● **Provided data**:
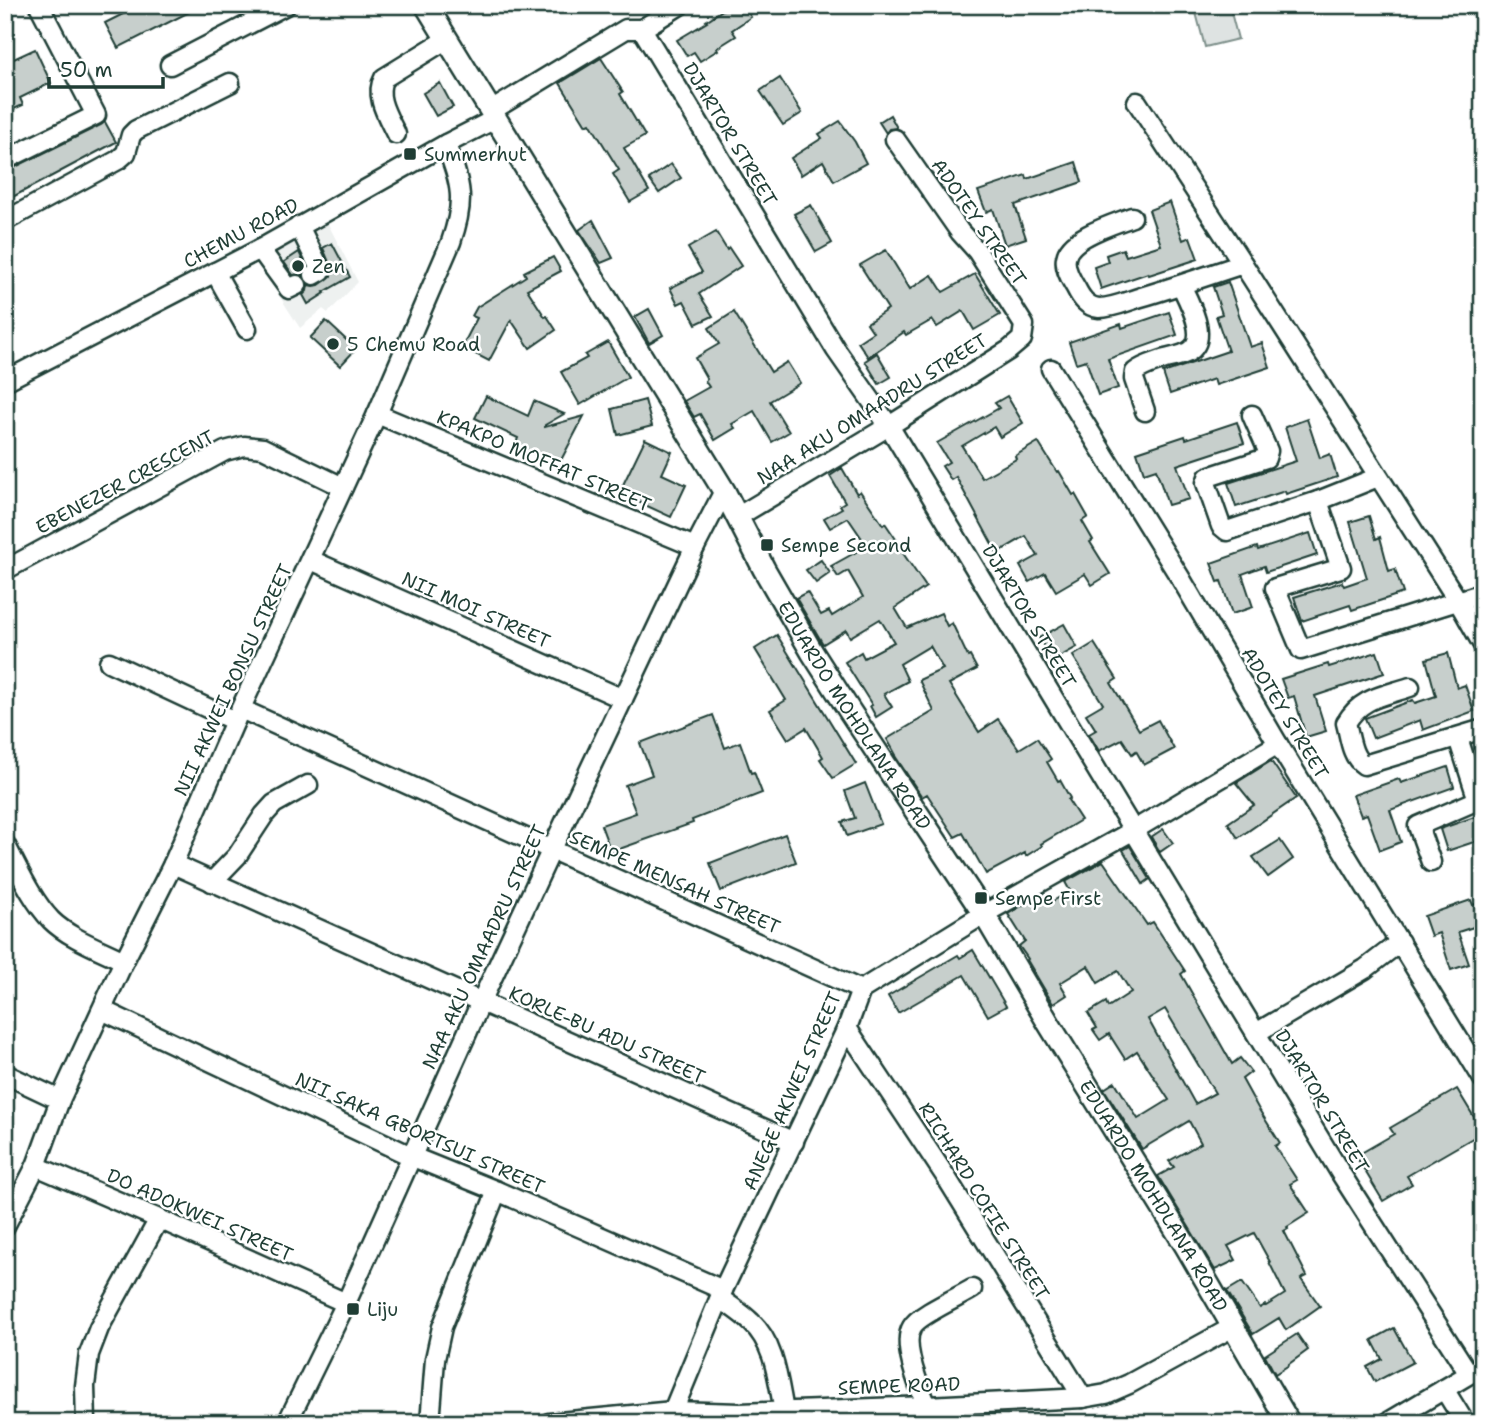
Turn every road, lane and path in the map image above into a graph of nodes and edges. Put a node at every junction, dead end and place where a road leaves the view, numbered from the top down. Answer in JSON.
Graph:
{"nodes":[{"id":1,"x":38,"y":5,"type":"edge"},
{"id":2,"x":286,"y":5,"type":"edge"},
{"id":3,"x":426,"y":5,"type":"edge"},
{"id":4,"x":680,"y":5,"type":"edge"},
{"id":5,"x":642,"y":29,"type":"junction"},
{"id":6,"x":447,"y":40,"type":"junction"},
{"id":7,"x":170,"y":65,"type":"dead end"},
{"id":8,"x":230,"y":83,"type":"dead end"},
{"id":9,"x":1137,"y":102,"type":"dead end"},
{"id":10,"x":493,"y":115,"type":"junction"},
{"id":11,"x":396,"y":134,"type":"dead end"},
{"id":12,"x":895,"y":139,"type":"dead end"},
{"id":13,"x":446,"y":144,"type":"junction"},
{"id":14,"x":5,"y":160,"type":"edge"},
{"id":15,"x":1132,"y":217,"type":"dead end"},
{"id":16,"x":5,"y":221,"type":"edge"},
{"id":17,"x":299,"y":226,"type":"junction"},
{"id":18,"x":260,"y":249,"type":"junction"},
{"id":19,"x":1243,"y":264,"type":"junction"},
{"id":20,"x":215,"y":272,"type":"junction"},
{"id":21,"x":314,"y":275,"type":"dead end"},
{"id":22,"x":297,"y":285,"type":"dead end"},
{"id":23,"x":1181,"y":285,"type":"junction"},
{"id":24,"x":247,"y":329,"type":"dead end"},
{"id":25,"x":1024,"y":332,"type":"joint"},
{"id":26,"x":1051,"y":369,"type":"dead end"},
{"id":27,"x":5,"y":381,"type":"edge"},
{"id":28,"x":1145,"y":411,"type":"dead end"},
{"id":29,"x":377,"y":414,"type":"junction"},
{"id":30,"x":1252,"y":415,"type":"dead end"},
{"id":31,"x":889,"y":426,"type":"junction"},
{"id":32,"x":1378,"y":477,"type":"junction"},
{"id":33,"x":342,"y":487,"type":"junction"},
{"id":34,"x":724,"y":491,"type":"junction"},
{"id":35,"x":1318,"y":501,"type":"junction"},
{"id":36,"x":737,"y":517,"type":"junction"},
{"id":37,"x":695,"y":547,"type":"junction"},
{"id":38,"x":311,"y":559,"type":"junction"},
{"id":39,"x":5,"y":570,"type":"edge"},
{"id":40,"x":1483,"y":593,"type":"edge"},
{"id":41,"x":1458,"y":601,"type":"junction"},
{"id":42,"x":1483,"y":645,"type":"edge"},
{"id":43,"x":109,"y":662,"type":"dead end"},
{"id":44,"x":1410,"y":687,"type":"dead end"},
{"id":45,"x":623,"y":699,"type":"junction"},
{"id":46,"x":238,"y":715,"type":"junction"},
{"id":47,"x":1483,"y":729,"type":"edge"},
{"id":48,"x":1458,"y":738,"type":"junction"},
{"id":49,"x":1278,"y":744,"type":"junction"},
{"id":50,"x":308,"y":785,"type":"dead end"},
{"id":51,"x":1134,"y":831,"type":"junction"},
{"id":52,"x":5,"y":844,"type":"edge"},
{"id":53,"x":552,"y":849,"type":"junction"},
{"id":54,"x":1431,"y":862,"type":"dead end"},
{"id":55,"x":173,"y":864,"type":"junction"},
{"id":56,"x":212,"y":882,"type":"junction"},
{"id":57,"x":984,"y":914,"type":"junction"},
{"id":58,"x":1400,"y":942,"type":"junction"},
{"id":59,"x":124,"y":961,"type":"junction"},
{"id":60,"x":861,"y":990,"type":"junction"},
{"id":61,"x":481,"y":1002,"type":"junction"},
{"id":62,"x":102,"y":1010,"type":"junction"},
{"id":63,"x":847,"y":1028,"type":"junction"},
{"id":64,"x":1256,"y":1033,"type":"junction"},
{"id":65,"x":5,"y":1074,"type":"edge"},
{"id":66,"x":1483,"y":1079,"type":"edge"},
{"id":67,"x":60,"y":1100,"type":"junction"},
{"id":68,"x":794,"y":1142,"type":"junction"},
{"id":69,"x":413,"y":1157,"type":"junction"},
{"id":70,"x":36,"y":1166,"type":"junction"},
{"id":71,"x":497,"y":1191,"type":"junction"},
{"id":72,"x":159,"y":1219,"type":"junction"},
{"id":73,"x":5,"y":1226,"type":"edge"},
{"id":74,"x":972,"y":1289,"type":"dead end"},
{"id":75,"x":722,"y":1294,"type":"junction"},
{"id":76,"x":346,"y":1303,"type":"junction"},
{"id":77,"x":1233,"y":1327,"type":"junction"},
{"id":78,"x":1476,"y":1370,"type":"edge"},
{"id":79,"x":1444,"y":1389,"type":"junction"},
{"id":80,"x":1083,"y":1398,"type":"junction"},
{"id":81,"x":927,"y":1406,"type":"junction"},
{"id":82,"x":784,"y":1410,"type":"junction"},
{"id":83,"x":673,"y":1417,"type":"edge"},
{"id":84,"x":86,"y":1423,"type":"edge"},
{"id":85,"x":287,"y":1423,"type":"edge"},
{"id":86,"x":430,"y":1423,"type":"edge"},
{"id":87,"x":549,"y":1423,"type":"edge"},
{"id":88,"x":1289,"y":1423,"type":"edge"},
{"id":89,"x":1387,"y":1423,"type":"edge"},
{"id":90,"x":1465,"y":1423,"type":"edge"}],
"edges":[{"from":1,"to":14,"type":"street"},
{"from":2,"to":7,"type":"street"},
{"from":3,"to":6,"type":"main road","name":"EDUARDO MOHDLANA ROAD"},
{"from":4,"to":5,"type":"street"},
{"from":5,"to":10,"type":"street"},
{"from":5,"to":31,"type":"street","name":"DJARTOR STREET"},
{"from":6,"to":10,"type":"main road","name":"EDUARDO MOHDLANA ROAD"},
{"from":6,"to":11,"type":"street"},
{"from":8,"to":16,"type":"street"},
{"from":9,"to":19,"type":"street"},
{"from":10,"to":13,"type":"street","name":"CHEMU ROAD"},
{"from":10,"to":34,"type":"main road","name":"EDUARDO MOHDLANA ROAD"},
{"from":12,"to":25,"type":"street","name":"ADOTEY STREET"},
{"from":13,"to":17,"type":"street","name":"CHEMU ROAD"},
{"from":13,"to":29,"type":"street","name":"NII AKWEI BONSU STREET"},
{"from":15,"to":23,"type":"street"},
{"from":17,"to":18,"type":"street","name":"CHEMU ROAD"},
{"from":17,"to":21,"type":"street"},
{"from":18,"to":20,"type":"street","name":"CHEMU ROAD"},
{"from":18,"to":22,"type":"street"},
{"from":19,"to":23,"type":"street"},
{"from":19,"to":32,"type":"street"},
{"from":20,"to":24,"type":"street"},
{"from":20,"to":27,"type":"street","name":"CHEMU ROAD"},
{"from":23,"to":28,"type":"street"},
{"from":25,"to":31,"type":"street","name":"NAA AKU OMAADRU STREET"},
{"from":26,"to":49,"type":"street","name":"ADOTEY STREET"},
{"from":29,"to":33,"type":"street","name":"NII AKWEI BONSU STREET"},
{"from":29,"to":37,"type":"street","name":"KPAKPO MOFFAT STREET"},
{"from":30,"to":35,"type":"street"},
{"from":31,"to":36,"type":"street","name":"NAA AKU OMAADRU STREET"},
{"from":31,"to":51,"type":"street","name":"DJARTOR STREET"},
{"from":32,"to":35,"type":"street"},
{"from":32,"to":41,"type":"street"},
{"from":33,"to":38,"type":"street","name":"NII AKWEI BONSU STREET"},
{"from":33,"to":39,"type":"street","name":"EBENEZER CRESCENT"},
{"from":34,"to":36,"type":"main road","name":"EDUARDO MOHDLANA ROAD"},
{"from":34,"to":37,"type":"street","name":"NAA AKU OMAADRU STREET"},
{"from":35,"to":41,"type":"street"},
{"from":36,"to":57,"type":"main road","name":"EDUARDO MOHDLANA ROAD"},
{"from":37,"to":45,"type":"street","name":"NAA AKU OMAADRU STREET"},
{"from":38,"to":45,"type":"street","name":"NII MOI STREET"},
{"from":38,"to":46,"type":"street","name":"NII AKWEI BONSU STREET"},
{"from":40,"to":41,"type":"street"},
{"from":41,"to":42,"type":"street"},
{"from":43,"to":46,"type":"street","name":"SEMPE MENSAH STREET"},
{"from":44,"to":48,"type":"street"},
{"from":45,"to":53,"type":"street","name":"NAA AKU OMAADRU STREET"},
{"from":46,"to":53,"type":"street","name":"SEMPE MENSAH STREET"},
{"from":46,"to":55,"type":"street","name":"NII AKWEI BONSU STREET"},
{"from":47,"to":48,"type":"street"},
{"from":48,"to":54,"type":"street"},
{"from":49,"to":51,"type":"street","name":"ANEGE AKWEI STREET"},
{"from":49,"to":58,"type":"street","name":"ADOTEY STREET"},
{"from":50,"to":56,"type":"street"},
{"from":51,"to":57,"type":"street","name":"ANEGE AKWEI STREET"},
{"from":51,"to":64,"type":"street","name":"DJARTOR STREET"},
{"from":52,"to":59,"type":"street"},
{"from":53,"to":60,"type":"street","name":"SEMPE MENSAH STREET"},
{"from":53,"to":61,"type":"street","name":"NAA AKU OMAADRU STREET"},
{"from":55,"to":56,"type":"street","name":"KORLE-BU ADU STREET"},
{"from":55,"to":59,"type":"street","name":"NII AKWEI BONSU STREET"},
{"from":56,"to":61,"type":"street","name":"KORLE-BU ADU STREET"},
{"from":57,"to":60,"type":"street","name":"ANEGE AKWEI STREET"},
{"from":57,"to":77,"type":"main road","name":"EDUARDO MOHDLANA ROAD"},
{"from":58,"to":64,"type":"street"},
{"from":58,"to":66,"type":"street","name":"ADOTEY STREET"},
{"from":59,"to":62,"type":"street","name":"NII AKWEI BONSU STREET"},
{"from":60,"to":63,"type":"street","name":"ANEGE AKWEI STREET"},
{"from":61,"to":68,"type":"street","name":"KORLE-BU ADU STREET"},
{"from":61,"to":69,"type":"street","name":"NAA AKU OMAADRU STREET"},
{"from":62,"to":67,"type":"street","name":"NII AKWEI BONSU STREET"},
{"from":62,"to":69,"type":"street","name":"NII SAKA GBORTSUI STREET"},
{"from":63,"to":68,"type":"street","name":"ANEGE AKWEI STREET"},
{"from":63,"to":80,"type":"street","name":"RICHARD COFIE STREET"},
{"from":64,"to":78,"type":"street","name":"DJARTOR STREET"},
{"from":65,"to":67,"type":"street"},
{"from":67,"to":70,"type":"street","name":"NII AKWEI BONSU STREET"},
{"from":68,"to":75,"type":"street","name":"ANEGE AKWEI STREET"},
{"from":69,"to":71,"type":"street","name":"NII SAKA GBORTSUI STREET"},
{"from":69,"to":76,"type":"street","name":"NAA AKU OMAADRU STREET"},
{"from":70,"to":72,"type":"street","name":"DO ADOKWEI STREET"},
{"from":70,"to":73,"type":"street","name":"NII AKWEI BONSU STREET"},
{"from":71,"to":75,"type":"street","name":"NII SAKA GBORTSUI STREET"},
{"from":71,"to":86,"type":"street"},
{"from":72,"to":76,"type":"street","name":"DO ADOKWEI STREET"},
{"from":72,"to":84,"type":"street"},
{"from":74,"to":81,"type":"street"},
{"from":75,"to":82,"type":"street","name":"NII SAKA GBORTSUI STREET"},
{"from":75,"to":83,"type":"street","name":"ANEGE AKWEI STREET"},
{"from":76,"to":85,"type":"street","name":"NAA AKU OMAADRU STREET"},
{"from":77,"to":80,"type":"street","name":"SEMPE ROAD"},
{"from":77,"to":88,"type":"main road","name":"EDUARDO MOHDLANA ROAD"},
{"from":78,"to":79,"type":"street"},
{"from":79,"to":89,"type":"street"},
{"from":79,"to":90,"type":"street"},
{"from":80,"to":81,"type":"street","name":"SEMPE ROAD"},
{"from":81,"to":82,"type":"street","name":"SEMPE ROAD"},
{"from":82,"to":83,"type":"street","name":"SEMPE ROAD"},
{"from":83,"to":87,"type":"street","name":"SEMPE ROAD"}]}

● **What is expected**:
In the entries above, find each line with the string "GBORTSUI" and copy it.

● **Response for this exercise**:
{"from":62,"to":69,"type":"street","name":"NII SAKA GBORTSUI STREET"},
{"from":69,"to":71,"type":"street","name":"NII SAKA GBORTSUI STREET"},
{"from":71,"to":75,"type":"street","name":"NII SAKA GBORTSUI STREET"},
{"from":75,"to":82,"type":"street","name":"NII SAKA GBORTSUI STREET"},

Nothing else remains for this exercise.